The Texas wildflower garden on the west side of the building will pay tribute to the Blacklands meadow. This area will include a shade pavilion fashioned from Texas stone, wood timbers, and a metal roof. Native plant communities and stone outcroppings honoring the Mesquite Woods and the Piney Woods also feature prominently in the design. 

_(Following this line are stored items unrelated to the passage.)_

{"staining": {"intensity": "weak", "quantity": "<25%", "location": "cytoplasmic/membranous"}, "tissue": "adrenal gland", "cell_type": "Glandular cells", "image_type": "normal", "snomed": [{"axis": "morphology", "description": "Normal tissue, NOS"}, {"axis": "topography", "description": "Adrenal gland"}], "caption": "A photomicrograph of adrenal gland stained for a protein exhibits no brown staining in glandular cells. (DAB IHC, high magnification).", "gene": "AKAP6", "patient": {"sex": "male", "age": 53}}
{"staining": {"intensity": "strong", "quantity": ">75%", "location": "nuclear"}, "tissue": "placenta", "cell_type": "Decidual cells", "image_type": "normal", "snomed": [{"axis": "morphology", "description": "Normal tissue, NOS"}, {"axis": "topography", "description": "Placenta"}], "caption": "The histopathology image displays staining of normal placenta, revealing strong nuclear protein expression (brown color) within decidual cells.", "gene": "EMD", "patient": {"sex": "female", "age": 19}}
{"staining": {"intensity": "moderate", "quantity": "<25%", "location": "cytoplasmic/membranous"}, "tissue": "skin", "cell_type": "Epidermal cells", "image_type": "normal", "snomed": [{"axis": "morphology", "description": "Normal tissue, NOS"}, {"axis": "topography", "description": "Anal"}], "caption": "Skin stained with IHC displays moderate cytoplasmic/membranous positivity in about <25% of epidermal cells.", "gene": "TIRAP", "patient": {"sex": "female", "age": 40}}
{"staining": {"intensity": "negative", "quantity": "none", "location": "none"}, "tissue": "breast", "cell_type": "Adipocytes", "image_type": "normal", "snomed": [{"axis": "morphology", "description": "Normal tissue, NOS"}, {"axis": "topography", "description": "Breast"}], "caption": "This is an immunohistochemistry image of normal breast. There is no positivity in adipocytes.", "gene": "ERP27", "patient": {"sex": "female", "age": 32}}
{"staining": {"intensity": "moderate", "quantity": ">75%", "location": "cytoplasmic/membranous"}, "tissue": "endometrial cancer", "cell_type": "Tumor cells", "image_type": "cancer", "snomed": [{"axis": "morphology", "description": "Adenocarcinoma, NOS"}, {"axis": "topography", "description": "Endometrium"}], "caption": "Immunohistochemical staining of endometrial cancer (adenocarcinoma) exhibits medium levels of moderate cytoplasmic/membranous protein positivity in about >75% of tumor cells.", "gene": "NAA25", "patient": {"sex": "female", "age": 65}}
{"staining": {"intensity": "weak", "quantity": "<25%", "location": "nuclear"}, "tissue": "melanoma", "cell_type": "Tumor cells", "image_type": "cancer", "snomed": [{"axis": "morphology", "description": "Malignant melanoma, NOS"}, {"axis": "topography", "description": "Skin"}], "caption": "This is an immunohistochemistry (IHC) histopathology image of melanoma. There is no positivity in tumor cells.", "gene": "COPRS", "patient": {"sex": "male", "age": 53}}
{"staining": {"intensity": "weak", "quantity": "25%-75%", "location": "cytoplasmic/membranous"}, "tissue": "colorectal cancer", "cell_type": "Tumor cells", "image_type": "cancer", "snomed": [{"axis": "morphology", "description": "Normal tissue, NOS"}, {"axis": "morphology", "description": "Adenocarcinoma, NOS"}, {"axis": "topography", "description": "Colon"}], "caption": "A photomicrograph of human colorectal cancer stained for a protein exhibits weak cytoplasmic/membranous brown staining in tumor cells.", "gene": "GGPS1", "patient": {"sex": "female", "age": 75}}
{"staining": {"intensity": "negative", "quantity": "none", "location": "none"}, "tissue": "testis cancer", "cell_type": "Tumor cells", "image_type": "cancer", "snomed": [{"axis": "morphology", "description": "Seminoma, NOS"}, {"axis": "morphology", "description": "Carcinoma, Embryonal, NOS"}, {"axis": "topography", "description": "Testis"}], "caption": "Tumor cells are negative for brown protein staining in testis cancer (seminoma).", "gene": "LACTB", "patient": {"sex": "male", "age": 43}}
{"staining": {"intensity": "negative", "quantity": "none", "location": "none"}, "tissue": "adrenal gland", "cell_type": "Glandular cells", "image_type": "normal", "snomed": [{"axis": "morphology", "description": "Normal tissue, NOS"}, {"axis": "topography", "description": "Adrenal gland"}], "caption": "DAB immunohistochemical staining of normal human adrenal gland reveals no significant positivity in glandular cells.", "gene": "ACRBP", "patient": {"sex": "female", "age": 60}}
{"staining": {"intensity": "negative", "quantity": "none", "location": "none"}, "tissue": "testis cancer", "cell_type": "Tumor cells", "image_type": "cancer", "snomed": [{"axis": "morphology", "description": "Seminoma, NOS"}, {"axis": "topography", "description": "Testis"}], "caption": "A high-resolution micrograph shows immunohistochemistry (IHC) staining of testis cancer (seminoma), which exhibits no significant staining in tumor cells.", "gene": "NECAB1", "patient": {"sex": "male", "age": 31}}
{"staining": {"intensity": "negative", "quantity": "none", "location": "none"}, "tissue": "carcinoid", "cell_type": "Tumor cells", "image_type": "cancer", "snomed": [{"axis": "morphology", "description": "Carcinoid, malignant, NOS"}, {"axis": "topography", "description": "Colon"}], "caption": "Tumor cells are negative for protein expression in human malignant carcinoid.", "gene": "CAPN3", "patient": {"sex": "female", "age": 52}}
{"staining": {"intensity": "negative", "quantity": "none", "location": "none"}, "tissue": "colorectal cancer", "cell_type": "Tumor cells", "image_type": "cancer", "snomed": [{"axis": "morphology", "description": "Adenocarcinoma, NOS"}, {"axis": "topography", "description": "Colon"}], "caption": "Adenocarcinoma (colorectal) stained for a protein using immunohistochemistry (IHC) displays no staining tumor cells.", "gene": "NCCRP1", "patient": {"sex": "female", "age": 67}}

“We’re showcasing plants representative of each of these three ecosystems,” says Weikal. “Our goal is to create an educational arboretum where residents can bring their grandchildren.”

Interacting with nature

To encourage residents and their families to linger outdoors, the new design incorporates a grassy area for children to play. An outdoor terrace framed by Crepe Myrtle trees is planned for the north side of the new residence building. And the area between the new residence building and Gardenview Court, an existing residence building, will feature a Texas color palette garden, with circular planting areas.

“The color gardens between Willow Ridge and Gardenview Court will feature a variety of annuals and sculptural spheres that function as bird feeders and bird baths,” says Weikal. “The area is designed for residents to sit and interact with nature.”

Weikal also took into account the bird’s-eye-view of the gardens.

“We wanted to create interesting patterns and shapes in the design so that residents looking down from their apartment windows will see a rhythm and flow to the outdoor space,” he says.